• Your instructions:
Locate each line in the records below that contains the string "kern", and copy those lines out. Case counts.

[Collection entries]

"""

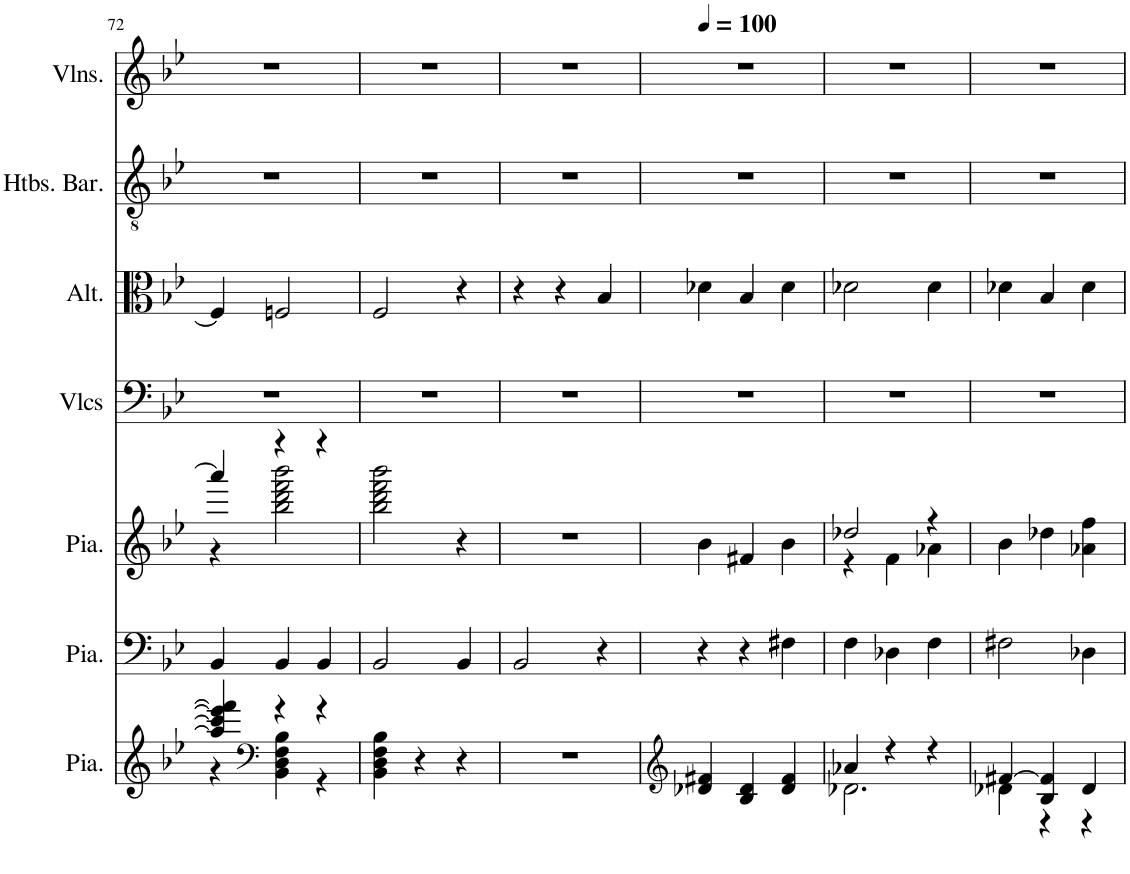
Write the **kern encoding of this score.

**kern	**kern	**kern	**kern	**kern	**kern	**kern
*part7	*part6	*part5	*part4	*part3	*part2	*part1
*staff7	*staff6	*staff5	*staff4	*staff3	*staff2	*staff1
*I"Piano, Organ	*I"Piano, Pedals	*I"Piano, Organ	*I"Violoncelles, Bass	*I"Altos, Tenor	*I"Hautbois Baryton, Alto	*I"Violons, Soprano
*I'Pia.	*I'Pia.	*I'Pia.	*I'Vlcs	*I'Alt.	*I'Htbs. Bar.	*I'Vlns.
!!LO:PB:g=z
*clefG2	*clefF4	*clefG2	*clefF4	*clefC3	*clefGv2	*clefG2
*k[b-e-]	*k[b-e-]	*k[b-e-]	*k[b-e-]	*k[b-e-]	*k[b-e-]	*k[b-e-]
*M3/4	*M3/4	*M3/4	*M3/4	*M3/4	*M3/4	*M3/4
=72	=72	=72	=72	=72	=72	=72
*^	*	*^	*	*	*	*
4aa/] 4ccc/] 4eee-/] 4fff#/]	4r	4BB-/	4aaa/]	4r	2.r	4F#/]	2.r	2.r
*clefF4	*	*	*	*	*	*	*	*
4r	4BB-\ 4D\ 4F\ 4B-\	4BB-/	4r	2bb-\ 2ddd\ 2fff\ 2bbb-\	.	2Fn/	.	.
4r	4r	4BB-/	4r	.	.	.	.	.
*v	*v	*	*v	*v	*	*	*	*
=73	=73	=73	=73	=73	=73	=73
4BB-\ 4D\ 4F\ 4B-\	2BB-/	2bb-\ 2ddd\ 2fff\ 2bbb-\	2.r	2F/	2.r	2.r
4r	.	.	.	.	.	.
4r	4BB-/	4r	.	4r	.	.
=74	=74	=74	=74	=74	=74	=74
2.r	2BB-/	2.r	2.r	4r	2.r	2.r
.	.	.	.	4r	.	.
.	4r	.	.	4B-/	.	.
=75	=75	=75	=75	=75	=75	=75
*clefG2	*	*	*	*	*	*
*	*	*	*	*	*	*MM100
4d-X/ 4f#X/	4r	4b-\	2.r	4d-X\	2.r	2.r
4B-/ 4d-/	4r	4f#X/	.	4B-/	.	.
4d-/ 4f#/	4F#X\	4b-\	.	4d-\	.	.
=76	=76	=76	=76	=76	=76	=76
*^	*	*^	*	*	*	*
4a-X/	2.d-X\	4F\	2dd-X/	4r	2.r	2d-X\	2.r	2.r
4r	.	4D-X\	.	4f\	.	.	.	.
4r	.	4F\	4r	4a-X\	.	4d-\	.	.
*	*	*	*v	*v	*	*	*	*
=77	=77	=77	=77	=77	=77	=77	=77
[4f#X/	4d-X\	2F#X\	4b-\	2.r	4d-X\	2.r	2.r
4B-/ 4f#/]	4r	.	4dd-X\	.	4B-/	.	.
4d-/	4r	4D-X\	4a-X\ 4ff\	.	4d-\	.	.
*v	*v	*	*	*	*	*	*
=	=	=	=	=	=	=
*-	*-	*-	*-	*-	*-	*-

"""
"""

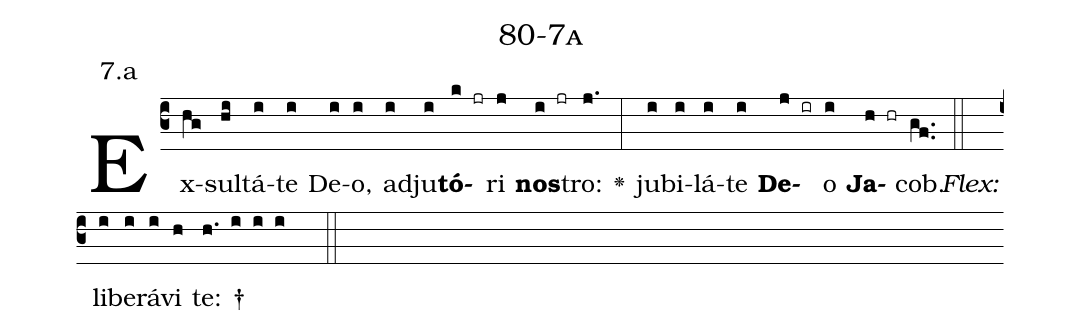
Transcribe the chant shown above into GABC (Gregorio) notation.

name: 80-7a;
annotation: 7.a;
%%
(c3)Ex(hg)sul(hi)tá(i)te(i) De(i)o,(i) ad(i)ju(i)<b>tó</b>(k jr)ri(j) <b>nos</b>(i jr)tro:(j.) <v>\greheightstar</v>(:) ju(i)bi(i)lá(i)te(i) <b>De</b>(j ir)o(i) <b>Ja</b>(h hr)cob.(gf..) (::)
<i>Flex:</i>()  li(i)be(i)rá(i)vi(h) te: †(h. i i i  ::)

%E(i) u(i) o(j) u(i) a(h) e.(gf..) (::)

"""

• Answer to the task:
Write the **kern encoding of this score.
**kern	**kern	**kern	**kern	**kern	**kern	**kern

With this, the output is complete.